Salespeople often end up halfway across the road. Selling, like karate, is counter-intuitive. We naturally attempt to sell by telling. We give presentations and demo’s.
Top salespeople approach sales differently than their peers. I have studied this for 30 years, using recordings of buyer/seller conversations. Top performers, for example, ask more questions than their peers. They view selling, not as educating, but as a diagnostic process.
A diagnostic salesperson leads a process of self-discovery through questions.

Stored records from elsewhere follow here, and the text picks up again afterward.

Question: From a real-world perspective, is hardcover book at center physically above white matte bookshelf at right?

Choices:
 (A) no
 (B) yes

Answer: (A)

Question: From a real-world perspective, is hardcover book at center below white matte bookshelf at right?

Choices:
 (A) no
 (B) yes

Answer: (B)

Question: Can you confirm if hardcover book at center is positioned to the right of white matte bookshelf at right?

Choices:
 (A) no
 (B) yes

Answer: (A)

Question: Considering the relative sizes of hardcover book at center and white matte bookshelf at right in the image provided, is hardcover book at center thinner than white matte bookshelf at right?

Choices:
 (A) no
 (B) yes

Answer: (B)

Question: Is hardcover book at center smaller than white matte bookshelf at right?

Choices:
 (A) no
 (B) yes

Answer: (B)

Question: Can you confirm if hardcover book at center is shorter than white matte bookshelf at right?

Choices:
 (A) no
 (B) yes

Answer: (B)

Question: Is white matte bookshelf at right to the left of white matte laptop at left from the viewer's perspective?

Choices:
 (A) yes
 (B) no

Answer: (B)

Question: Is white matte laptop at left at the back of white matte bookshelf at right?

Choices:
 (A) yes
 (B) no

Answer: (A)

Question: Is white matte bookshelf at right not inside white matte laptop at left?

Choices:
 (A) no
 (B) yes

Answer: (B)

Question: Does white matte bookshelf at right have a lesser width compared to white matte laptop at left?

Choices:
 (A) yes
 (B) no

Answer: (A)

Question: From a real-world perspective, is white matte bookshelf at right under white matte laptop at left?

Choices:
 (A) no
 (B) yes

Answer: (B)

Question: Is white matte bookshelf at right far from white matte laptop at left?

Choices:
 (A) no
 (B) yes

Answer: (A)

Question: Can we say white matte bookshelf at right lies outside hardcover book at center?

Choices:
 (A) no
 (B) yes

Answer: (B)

Those who get to the halfway point, become meandering question askers who are uncomfortable with what they are doing. They make their customers uncomfortable, too.
Halfway to mastery we:
- Fail to understand the mutual benefit of each question we ask
- Fail to frame why we are asking questions
- Ask questions with unclear or selfish intent
- Ask the wrong questions
- Ask questions in the wrong order
- Ask rapport-destroying questions
It takes 6 – 12 months of hard work to master a diagnostic sales process.
Halfway to mastery, salespeople are less effective than someone who is giving a polished presentation.
Heed Mr. Miyagi’s advice. Do it all the way or don’t do it at all.